WRITTEN TASK >> The lines you need are those holding the word "Rendered"; pull them from the material.

RECORDS FOR THE TASK >>
= = =
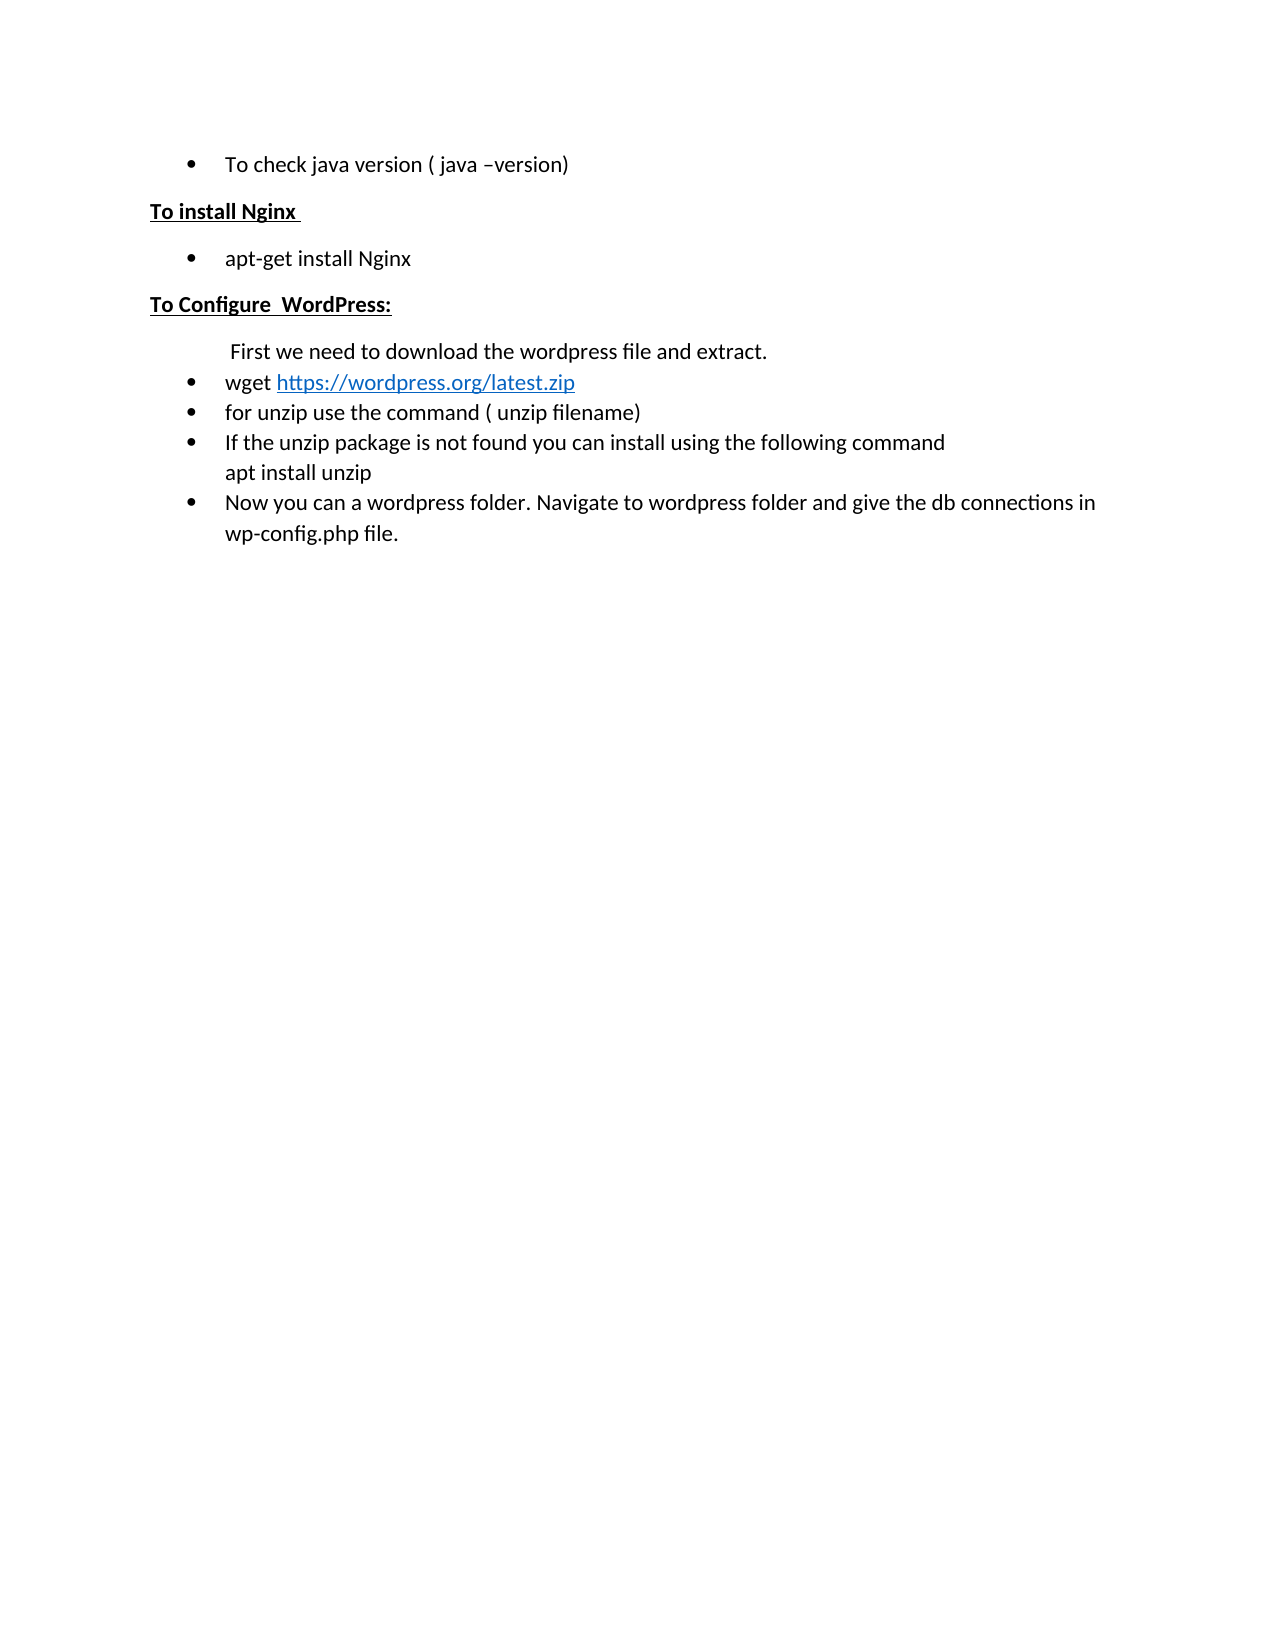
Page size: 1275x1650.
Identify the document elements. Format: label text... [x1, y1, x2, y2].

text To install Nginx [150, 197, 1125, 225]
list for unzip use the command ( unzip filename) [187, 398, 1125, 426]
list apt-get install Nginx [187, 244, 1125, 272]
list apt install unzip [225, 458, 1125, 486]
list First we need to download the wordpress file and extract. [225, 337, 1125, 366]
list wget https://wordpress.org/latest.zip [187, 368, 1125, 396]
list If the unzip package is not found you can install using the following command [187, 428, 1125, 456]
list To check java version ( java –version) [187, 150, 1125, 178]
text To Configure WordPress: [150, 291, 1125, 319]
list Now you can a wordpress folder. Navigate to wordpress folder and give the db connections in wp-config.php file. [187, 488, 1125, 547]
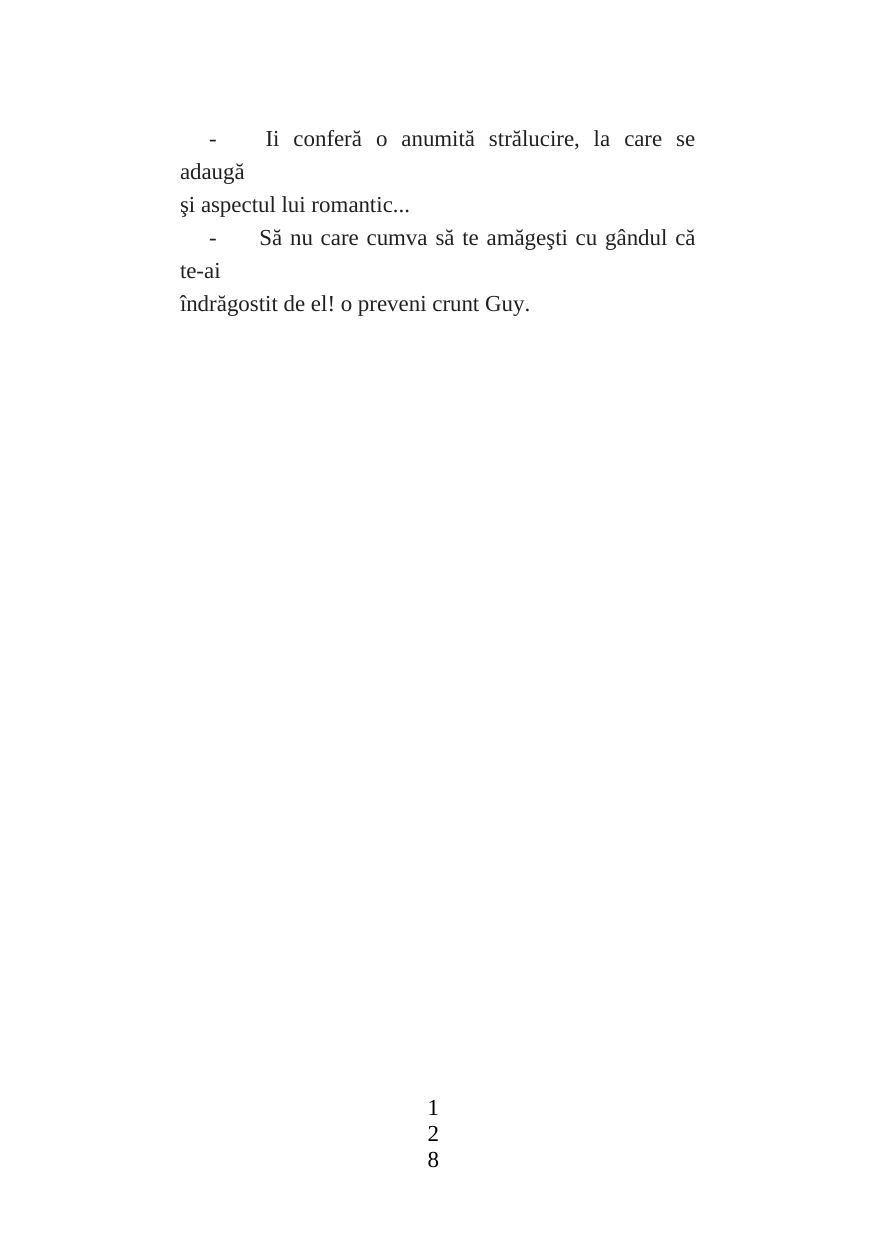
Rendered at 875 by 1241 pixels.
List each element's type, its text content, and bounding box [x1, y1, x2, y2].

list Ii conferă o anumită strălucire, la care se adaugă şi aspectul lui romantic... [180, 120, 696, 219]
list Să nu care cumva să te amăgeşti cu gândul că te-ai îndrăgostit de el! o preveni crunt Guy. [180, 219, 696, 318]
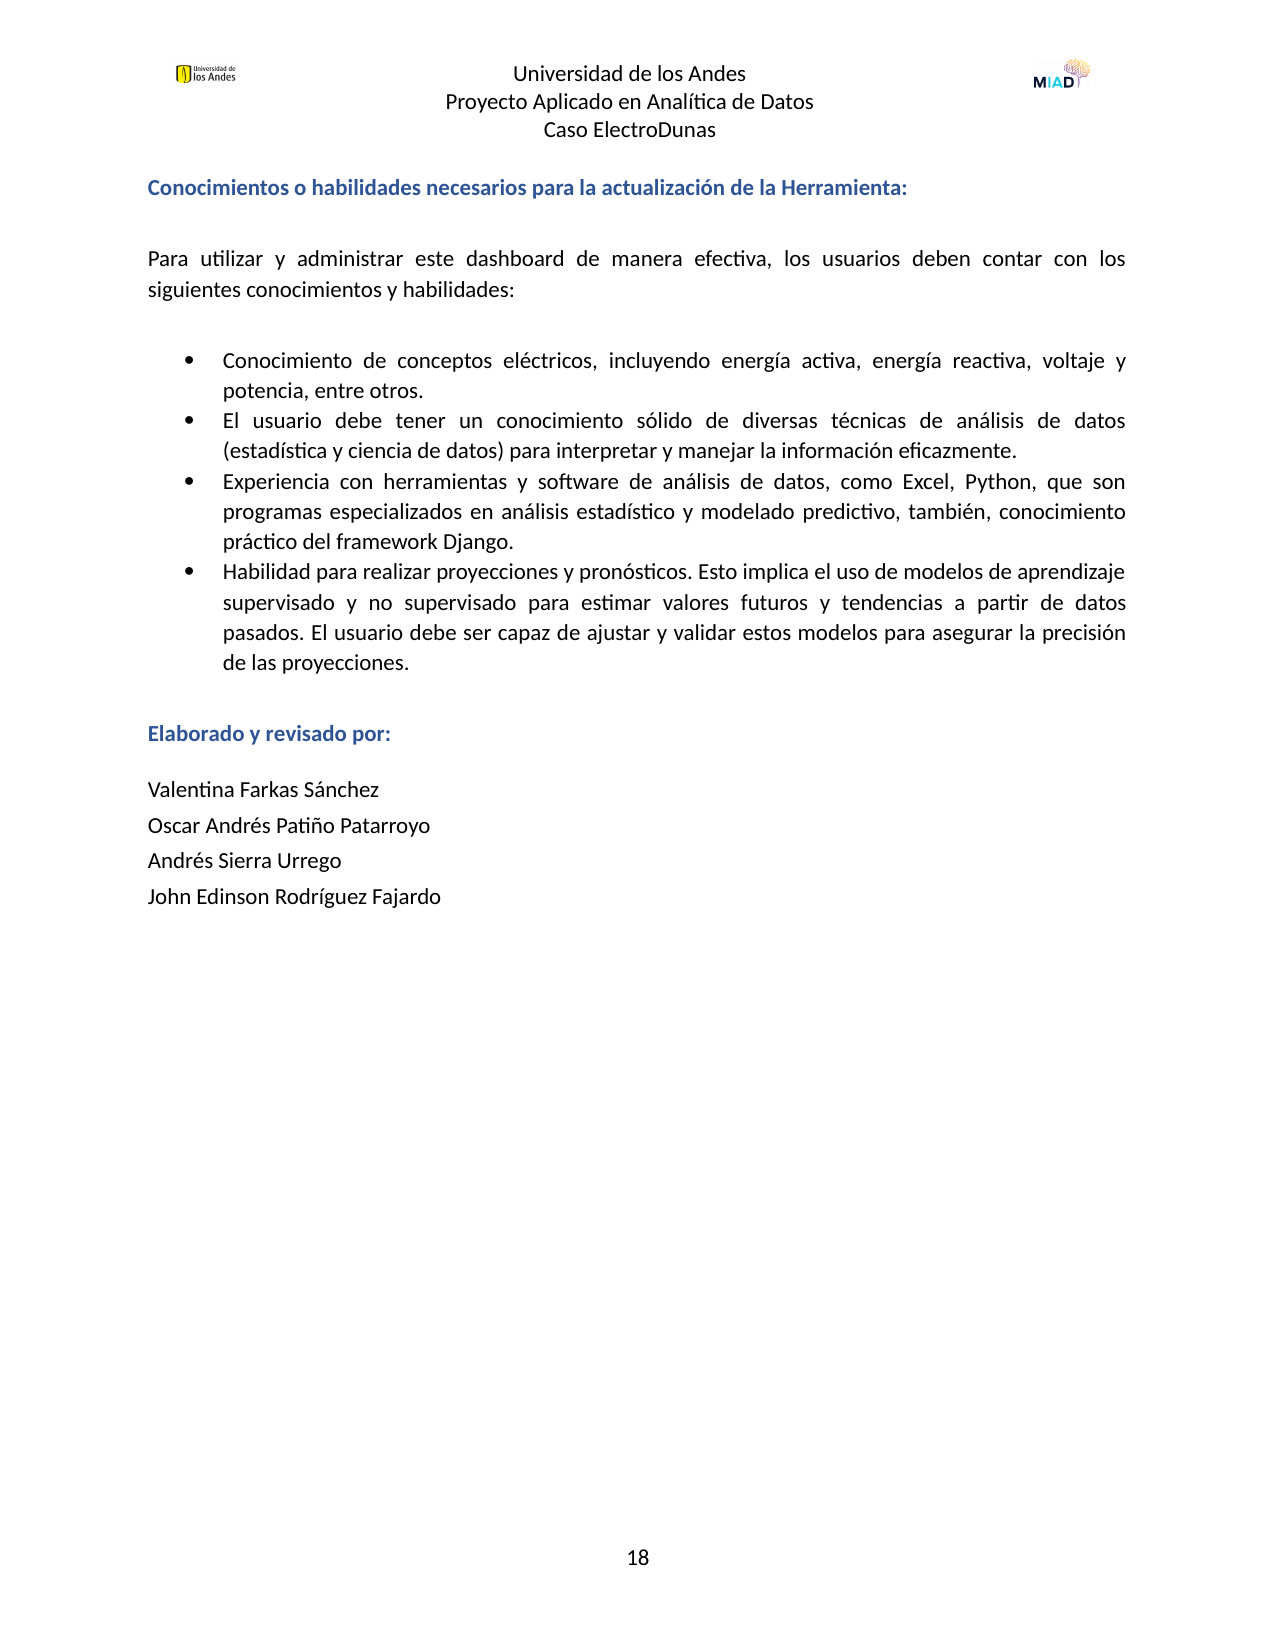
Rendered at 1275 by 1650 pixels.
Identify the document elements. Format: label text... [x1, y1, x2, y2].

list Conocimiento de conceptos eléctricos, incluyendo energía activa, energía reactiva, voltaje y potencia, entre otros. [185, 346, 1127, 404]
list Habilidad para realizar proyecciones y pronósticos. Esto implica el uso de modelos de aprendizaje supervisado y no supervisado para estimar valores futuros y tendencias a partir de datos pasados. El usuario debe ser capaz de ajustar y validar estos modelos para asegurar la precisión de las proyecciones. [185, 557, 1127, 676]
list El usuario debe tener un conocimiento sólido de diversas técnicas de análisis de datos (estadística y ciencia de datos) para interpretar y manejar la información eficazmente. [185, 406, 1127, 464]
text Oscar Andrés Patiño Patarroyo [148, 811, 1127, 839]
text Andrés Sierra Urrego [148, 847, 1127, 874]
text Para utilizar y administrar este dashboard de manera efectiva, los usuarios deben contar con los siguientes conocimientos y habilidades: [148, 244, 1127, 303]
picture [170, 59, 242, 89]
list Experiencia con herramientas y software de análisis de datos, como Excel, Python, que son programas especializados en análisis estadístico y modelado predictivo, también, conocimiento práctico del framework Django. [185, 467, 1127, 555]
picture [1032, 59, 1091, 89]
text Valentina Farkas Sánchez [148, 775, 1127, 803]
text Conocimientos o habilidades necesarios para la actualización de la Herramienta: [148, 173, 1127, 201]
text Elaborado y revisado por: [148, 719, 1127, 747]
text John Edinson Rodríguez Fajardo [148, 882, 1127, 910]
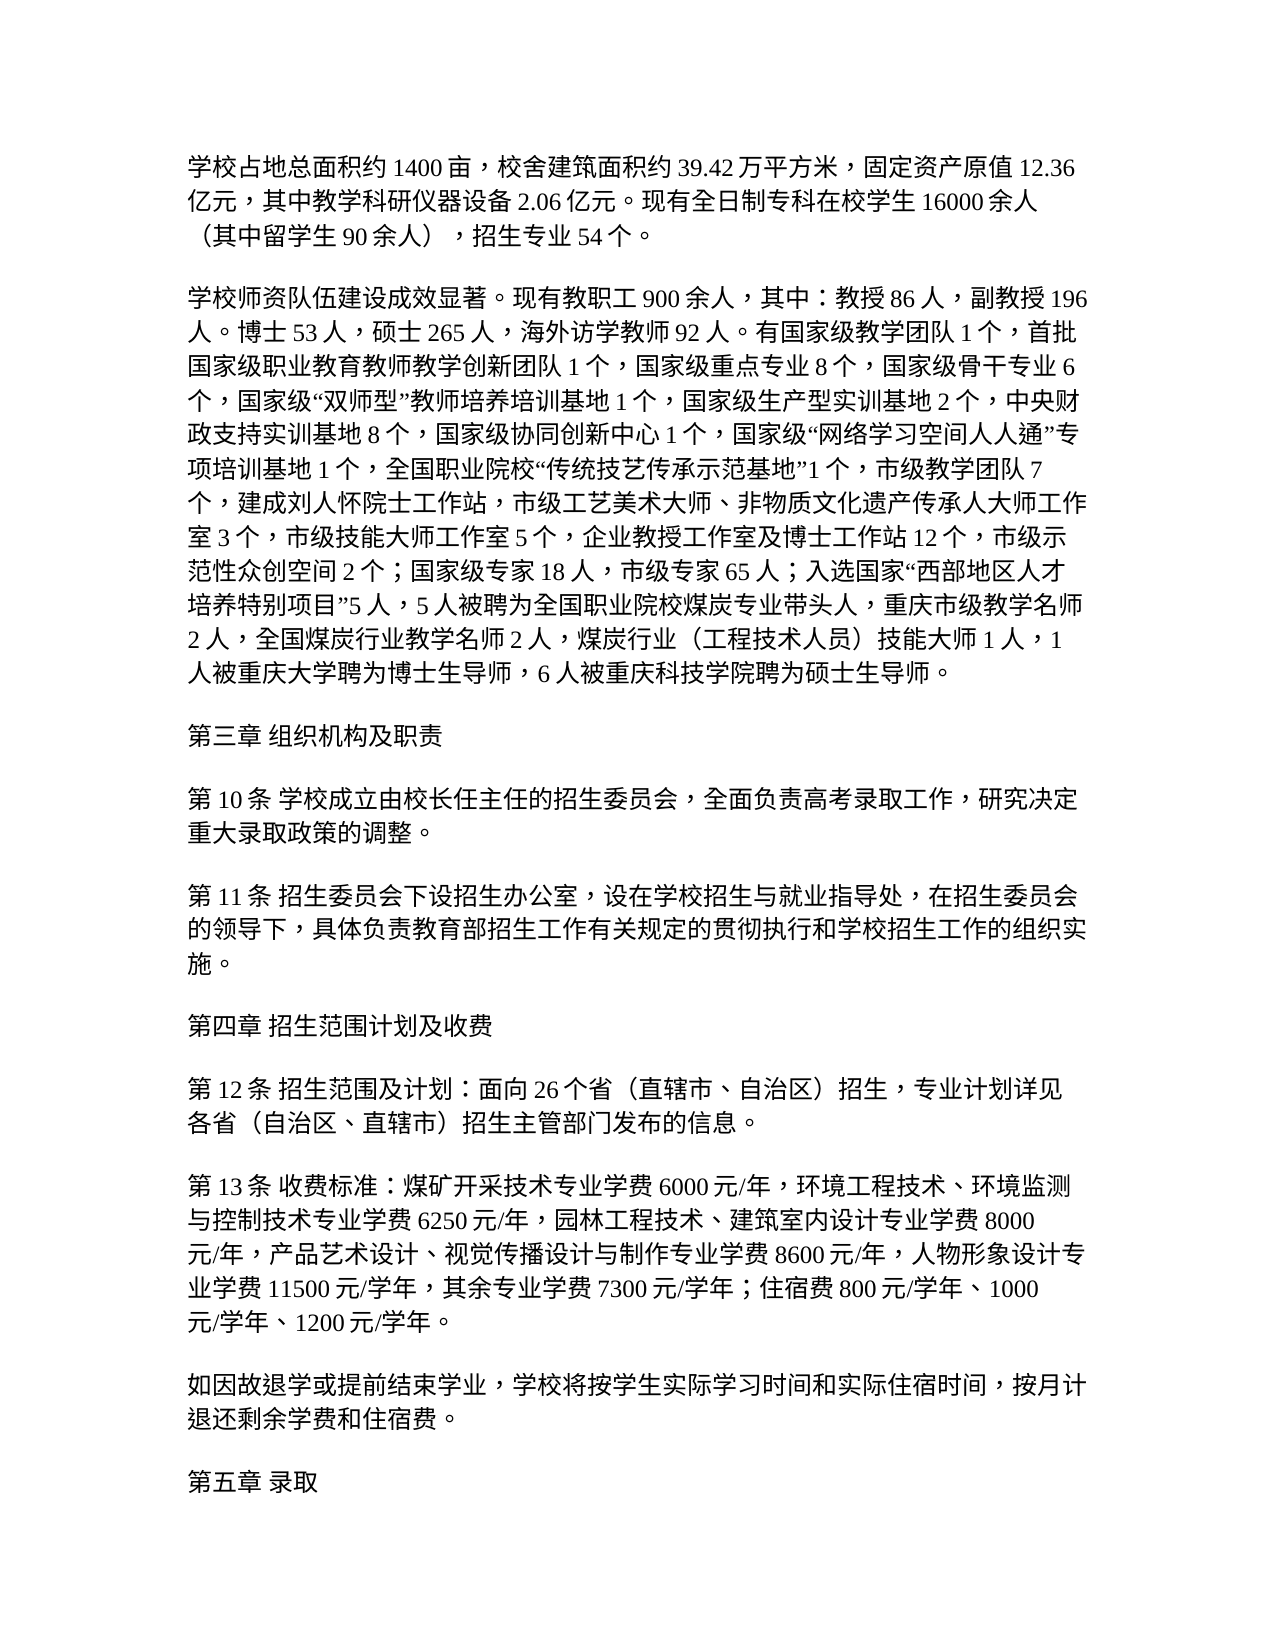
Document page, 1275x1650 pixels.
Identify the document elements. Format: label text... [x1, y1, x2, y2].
= = =
THE COMPLETED TASK >>
Rendered at 875 by 1241 pixels.
Rendered at 1275 by 1650 pixels.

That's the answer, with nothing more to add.